CEA President Sheila Cohen said the vote shows that legislators want a greater focus on student learning, not testing, and a better tool to evaluate Connecticut’s teachers.
“We are grateful to the teachers who contacted the members of the Education Committee. We are pleased that many legislators listened to teachers’ concerns and to mounting evidence that using SBAC scores in teacher evaluations is harmful and does not improve student learning. We look forward to continuing the momentum and working with legislators to ensure a teacher evaluation system that is valid, fair, and reliable,” said Cohen.
After a nearly two hour debate, Sen. Gayle Slossberg, Education Committee Co-Chair, was one of the 23 legislators who voted to move the bill forward. She said SBAC is not an accurate or fair measure of teacher performance.
“We need teacher evaluations that are fair, realistic, and rigorous,” she said. “The most important thing is that we want to have a partnership with our teachers. We want to know that our teachers are valued and respected. I don’t believe we get the best teachers in our classrooms—great teachers—unless we have a system and culture of respect that is fair and not a system that is test and punish.”
“This is the first step in a long journey,” said CEA Executive Director Mark Waxenberg. “We still have an uphill battle against corporate reformers opposed to this issue. Our goals will be reached if we keep advocating for our students and our profession and continue reaching out to state legislators, urging them to do what’s in the best interest of our students.”
The Education Committee also approved moving forward on two other important CEA-supported bills. HB 5469 would strengthen student data privacy protections and SB 323 would remove documents from teachers’ files related to an event that was investigated yet found to be unsubstantiated by DCF.

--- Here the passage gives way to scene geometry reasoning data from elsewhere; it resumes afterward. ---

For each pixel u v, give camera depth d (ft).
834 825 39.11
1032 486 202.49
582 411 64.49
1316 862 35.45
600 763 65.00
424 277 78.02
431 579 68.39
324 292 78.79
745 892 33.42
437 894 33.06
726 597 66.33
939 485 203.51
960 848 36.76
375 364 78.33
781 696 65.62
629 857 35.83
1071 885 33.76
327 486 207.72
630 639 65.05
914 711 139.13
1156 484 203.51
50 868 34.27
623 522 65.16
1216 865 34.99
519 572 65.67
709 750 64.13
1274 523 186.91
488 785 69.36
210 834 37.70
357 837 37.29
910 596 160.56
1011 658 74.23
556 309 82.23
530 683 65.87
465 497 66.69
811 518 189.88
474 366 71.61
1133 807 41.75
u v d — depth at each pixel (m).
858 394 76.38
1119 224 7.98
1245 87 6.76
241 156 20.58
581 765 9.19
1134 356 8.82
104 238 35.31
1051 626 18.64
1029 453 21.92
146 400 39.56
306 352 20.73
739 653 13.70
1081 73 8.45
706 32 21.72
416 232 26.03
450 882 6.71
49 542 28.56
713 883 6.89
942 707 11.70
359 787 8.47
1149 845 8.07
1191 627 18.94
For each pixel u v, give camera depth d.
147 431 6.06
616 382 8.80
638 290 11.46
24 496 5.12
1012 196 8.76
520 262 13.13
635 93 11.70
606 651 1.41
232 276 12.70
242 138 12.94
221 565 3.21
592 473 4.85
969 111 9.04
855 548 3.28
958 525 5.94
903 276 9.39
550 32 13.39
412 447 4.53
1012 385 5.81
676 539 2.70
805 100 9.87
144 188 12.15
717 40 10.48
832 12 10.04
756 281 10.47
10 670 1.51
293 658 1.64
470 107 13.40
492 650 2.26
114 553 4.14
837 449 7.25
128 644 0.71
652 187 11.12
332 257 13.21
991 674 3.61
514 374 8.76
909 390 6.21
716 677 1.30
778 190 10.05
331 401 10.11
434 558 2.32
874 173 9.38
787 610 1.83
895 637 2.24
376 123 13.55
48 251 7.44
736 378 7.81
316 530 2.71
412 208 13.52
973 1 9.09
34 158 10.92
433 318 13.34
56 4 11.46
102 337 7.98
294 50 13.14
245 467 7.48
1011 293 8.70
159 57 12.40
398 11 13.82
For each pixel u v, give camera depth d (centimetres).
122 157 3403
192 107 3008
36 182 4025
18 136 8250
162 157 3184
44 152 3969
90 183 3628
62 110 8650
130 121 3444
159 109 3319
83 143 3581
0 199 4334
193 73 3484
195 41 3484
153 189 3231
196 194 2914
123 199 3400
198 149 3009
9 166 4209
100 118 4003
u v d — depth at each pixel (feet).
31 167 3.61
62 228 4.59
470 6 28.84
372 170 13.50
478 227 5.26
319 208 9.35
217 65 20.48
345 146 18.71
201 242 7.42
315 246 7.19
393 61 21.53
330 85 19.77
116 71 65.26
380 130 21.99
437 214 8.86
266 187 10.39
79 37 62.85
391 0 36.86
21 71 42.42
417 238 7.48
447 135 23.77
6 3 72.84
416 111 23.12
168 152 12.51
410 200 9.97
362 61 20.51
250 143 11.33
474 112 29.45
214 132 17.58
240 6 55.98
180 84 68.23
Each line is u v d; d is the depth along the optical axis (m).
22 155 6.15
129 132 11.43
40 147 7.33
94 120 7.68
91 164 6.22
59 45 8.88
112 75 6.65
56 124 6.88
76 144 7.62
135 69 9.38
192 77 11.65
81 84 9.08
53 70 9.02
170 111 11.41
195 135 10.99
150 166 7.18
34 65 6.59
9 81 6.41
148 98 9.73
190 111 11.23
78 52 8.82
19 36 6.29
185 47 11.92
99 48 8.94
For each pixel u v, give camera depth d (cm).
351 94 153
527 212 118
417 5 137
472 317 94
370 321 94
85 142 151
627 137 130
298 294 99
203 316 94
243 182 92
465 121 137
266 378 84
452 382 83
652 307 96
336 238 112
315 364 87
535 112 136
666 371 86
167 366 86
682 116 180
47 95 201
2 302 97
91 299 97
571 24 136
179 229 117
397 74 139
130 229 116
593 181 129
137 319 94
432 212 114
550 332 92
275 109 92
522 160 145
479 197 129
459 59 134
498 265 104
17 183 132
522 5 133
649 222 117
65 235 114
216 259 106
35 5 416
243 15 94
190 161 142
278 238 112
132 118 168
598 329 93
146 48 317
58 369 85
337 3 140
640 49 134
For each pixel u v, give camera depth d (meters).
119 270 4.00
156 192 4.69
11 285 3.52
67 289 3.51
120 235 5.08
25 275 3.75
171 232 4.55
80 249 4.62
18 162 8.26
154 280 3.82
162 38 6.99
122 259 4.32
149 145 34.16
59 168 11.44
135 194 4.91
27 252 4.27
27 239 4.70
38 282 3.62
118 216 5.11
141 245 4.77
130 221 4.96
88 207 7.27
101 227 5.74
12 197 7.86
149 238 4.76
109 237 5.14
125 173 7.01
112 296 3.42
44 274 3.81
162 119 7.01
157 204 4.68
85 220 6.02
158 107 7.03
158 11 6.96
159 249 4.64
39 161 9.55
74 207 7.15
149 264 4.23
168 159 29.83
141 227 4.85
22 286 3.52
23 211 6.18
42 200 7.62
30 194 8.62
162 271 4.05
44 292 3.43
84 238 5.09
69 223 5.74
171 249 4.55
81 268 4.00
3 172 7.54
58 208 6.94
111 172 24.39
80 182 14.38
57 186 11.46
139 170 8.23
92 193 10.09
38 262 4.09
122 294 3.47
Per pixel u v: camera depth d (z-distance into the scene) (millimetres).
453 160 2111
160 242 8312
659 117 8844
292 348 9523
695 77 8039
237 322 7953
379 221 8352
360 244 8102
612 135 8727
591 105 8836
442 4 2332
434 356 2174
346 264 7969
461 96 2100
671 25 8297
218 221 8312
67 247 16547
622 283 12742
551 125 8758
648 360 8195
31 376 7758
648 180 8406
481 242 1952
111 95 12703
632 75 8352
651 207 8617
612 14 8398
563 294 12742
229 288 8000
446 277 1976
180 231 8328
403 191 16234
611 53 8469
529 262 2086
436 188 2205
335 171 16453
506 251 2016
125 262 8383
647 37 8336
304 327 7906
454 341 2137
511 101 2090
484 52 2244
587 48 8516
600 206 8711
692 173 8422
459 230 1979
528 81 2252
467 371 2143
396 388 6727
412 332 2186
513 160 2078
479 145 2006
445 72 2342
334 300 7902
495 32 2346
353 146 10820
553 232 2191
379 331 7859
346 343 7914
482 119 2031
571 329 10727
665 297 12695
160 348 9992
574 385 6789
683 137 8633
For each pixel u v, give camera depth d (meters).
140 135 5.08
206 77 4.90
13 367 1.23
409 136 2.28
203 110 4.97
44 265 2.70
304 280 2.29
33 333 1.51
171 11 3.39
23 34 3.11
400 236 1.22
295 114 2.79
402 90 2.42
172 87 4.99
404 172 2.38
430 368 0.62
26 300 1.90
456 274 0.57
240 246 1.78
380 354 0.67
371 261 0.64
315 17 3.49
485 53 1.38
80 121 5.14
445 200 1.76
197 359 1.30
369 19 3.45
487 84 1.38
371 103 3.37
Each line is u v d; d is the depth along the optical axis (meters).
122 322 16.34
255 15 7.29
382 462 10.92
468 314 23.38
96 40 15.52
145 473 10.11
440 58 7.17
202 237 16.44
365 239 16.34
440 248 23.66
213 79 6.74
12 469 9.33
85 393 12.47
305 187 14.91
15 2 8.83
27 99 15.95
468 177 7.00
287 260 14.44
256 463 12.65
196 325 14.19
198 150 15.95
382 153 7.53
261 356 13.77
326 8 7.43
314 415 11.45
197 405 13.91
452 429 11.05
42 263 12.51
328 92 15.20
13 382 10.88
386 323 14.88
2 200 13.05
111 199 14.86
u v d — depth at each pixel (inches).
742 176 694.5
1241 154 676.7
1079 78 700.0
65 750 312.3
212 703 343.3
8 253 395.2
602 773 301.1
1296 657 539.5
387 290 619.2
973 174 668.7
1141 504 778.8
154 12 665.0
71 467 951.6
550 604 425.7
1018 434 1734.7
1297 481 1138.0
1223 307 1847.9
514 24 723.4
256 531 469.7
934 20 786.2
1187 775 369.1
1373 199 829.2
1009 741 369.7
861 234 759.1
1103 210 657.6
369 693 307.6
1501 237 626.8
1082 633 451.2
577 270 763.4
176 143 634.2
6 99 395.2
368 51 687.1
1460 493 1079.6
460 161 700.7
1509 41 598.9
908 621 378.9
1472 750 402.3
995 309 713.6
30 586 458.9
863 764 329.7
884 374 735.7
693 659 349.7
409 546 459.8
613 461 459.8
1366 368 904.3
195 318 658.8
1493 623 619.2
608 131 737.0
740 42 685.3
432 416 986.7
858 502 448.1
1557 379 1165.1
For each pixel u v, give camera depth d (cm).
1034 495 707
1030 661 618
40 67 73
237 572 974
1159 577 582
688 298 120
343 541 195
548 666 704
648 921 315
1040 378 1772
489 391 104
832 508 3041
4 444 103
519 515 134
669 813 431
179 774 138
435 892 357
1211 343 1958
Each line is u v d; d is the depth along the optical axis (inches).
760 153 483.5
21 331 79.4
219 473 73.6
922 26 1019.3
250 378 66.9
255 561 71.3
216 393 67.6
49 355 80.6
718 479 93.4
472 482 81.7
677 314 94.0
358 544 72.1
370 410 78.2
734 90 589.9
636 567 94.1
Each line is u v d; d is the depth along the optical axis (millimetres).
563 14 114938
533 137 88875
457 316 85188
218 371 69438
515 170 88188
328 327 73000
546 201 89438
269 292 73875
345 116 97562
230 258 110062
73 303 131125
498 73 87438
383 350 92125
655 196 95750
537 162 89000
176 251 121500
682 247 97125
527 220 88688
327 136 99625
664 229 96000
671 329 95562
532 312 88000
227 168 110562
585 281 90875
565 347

I am all for fair and realistic teacher evaluations, however rigorous needs clarification. Bottom line is most teacher evaluations are subjective based on administrators biases. After much experience in business and working on departmental corporate performance, the process of teacher evaluating has a long way to go, requiring healthy discourse WITH educators in the trenches as well as administrators, NEA, and politicians. Educators are seldom listen to, heard, nor given the deserved respect. Pretty sad commentary for those given the huge responsibility “to teach” and for the majority who accept the task personally, embracing teaching “whole” child.